**** Data extracts

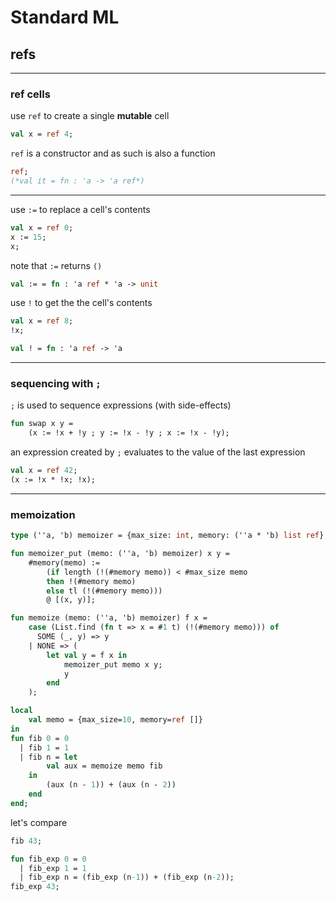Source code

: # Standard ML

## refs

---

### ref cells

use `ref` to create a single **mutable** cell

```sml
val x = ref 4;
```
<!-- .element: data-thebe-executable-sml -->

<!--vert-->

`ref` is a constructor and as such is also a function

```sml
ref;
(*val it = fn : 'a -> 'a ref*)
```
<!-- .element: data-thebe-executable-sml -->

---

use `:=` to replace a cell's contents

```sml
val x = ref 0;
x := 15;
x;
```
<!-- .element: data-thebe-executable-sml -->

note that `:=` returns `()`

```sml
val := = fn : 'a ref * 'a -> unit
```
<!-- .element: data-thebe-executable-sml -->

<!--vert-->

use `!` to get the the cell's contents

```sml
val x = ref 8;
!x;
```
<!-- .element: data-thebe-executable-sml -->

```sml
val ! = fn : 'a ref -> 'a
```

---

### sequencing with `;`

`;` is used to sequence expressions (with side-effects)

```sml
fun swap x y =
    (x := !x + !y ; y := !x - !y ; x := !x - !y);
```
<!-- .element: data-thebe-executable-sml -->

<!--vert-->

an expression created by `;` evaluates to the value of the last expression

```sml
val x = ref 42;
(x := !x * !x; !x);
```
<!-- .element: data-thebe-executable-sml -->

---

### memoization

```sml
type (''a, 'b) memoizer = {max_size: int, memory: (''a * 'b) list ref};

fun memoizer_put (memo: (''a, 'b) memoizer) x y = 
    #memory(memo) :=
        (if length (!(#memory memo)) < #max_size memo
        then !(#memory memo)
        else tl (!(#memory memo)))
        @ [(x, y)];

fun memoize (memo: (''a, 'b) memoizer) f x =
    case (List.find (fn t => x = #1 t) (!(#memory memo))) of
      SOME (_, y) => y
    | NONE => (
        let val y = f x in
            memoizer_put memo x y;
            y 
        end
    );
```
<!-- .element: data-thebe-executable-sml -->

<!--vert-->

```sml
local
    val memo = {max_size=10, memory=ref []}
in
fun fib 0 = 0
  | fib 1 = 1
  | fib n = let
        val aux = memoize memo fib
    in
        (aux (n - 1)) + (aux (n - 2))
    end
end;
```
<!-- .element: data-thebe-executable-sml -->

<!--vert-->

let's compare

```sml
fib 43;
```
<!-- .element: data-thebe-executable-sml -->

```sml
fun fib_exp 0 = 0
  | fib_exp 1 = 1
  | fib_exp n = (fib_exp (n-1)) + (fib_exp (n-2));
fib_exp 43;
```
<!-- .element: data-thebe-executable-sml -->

********

### What you have to do
Every entry, word for word, should be given again; the pictures are not part of the copy.

### The completed task
Source code

: # Standard ML

## refs

---

### ref cells

use `ref` to create a single **mutable** cell

```sml
val x = ref 4;
```
<!-- .element: data-thebe-executable-sml -->

<!--vert-->

`ref` is a constructor and as such is also a function

```sml
ref;
(*val it = fn : 'a -> 'a ref*)
```
<!-- .element: data-thebe-executable-sml -->

---

use `:=` to replace a cell's contents

```sml
val x = ref 0;
x := 15;
x;
```
<!-- .element: data-thebe-executable-sml -->

note that `:=` returns `()`

```sml
val := = fn : 'a ref * 'a -> unit
```
<!-- .element: data-thebe-executable-sml -->

<!--vert-->

use `!` to get the the cell's contents

```sml
val x = ref 8;
!x;
```
<!-- .element: data-thebe-executable-sml -->

```sml
val ! = fn : 'a ref -> 'a
```

---

### sequencing with `;`

`;` is used to sequence expressions (with side-effects)

```sml
fun swap x y =
    (x := !x + !y ; y := !x - !y ; x := !x - !y);
```
<!-- .element: data-thebe-executable-sml -->

<!--vert-->

an expression created by `;` evaluates to the value of the last expression

```sml
val x = ref 42;
(x := !x * !x; !x);
```
<!-- .element: data-thebe-executable-sml -->

---

### memoization

```sml
type (''a, 'b) memoizer = {max_size: int, memory: (''a * 'b) list ref};

fun memoizer_put (memo: (''a, 'b) memoizer) x y = 
    #memory(memo) :=
        (if length (!(#memory memo)) < #max_size memo
        then !(#memory memo)
        else tl (!(#memory memo)))
        @ [(x, y)];

fun memoize (memo: (''a, 'b) memoizer) f x =
    case (List.find (fn t => x = #1 t) (!(#memory memo))) of
      SOME (_, y) => y
    | NONE => (
        let val y = f x in
            memoizer_put memo x y;
            y 
        end
    );
```
<!-- .element: data-thebe-executable-sml -->

<!--vert-->

```sml
local
    val memo = {max_size=10, memory=ref []}
in
fun fib 0 = 0
  | fib 1 = 1
  | fib n = let
        val aux = memoize memo fib
    in
        (aux (n - 1)) + (aux (n - 2))
    end
end;
```
<!-- .element: data-thebe-executable-sml -->

<!--vert-->

let's compare

```sml
fib 43;
```
<!-- .element: data-thebe-executable-sml -->

```sml
fun fib_exp 0 = 0
  | fib_exp 1 = 1
  | fib_exp n = (fib_exp (n-1)) + (fib_exp (n-2));
fib_exp 43;
```
<!-- .element: data-thebe-executable-sml -->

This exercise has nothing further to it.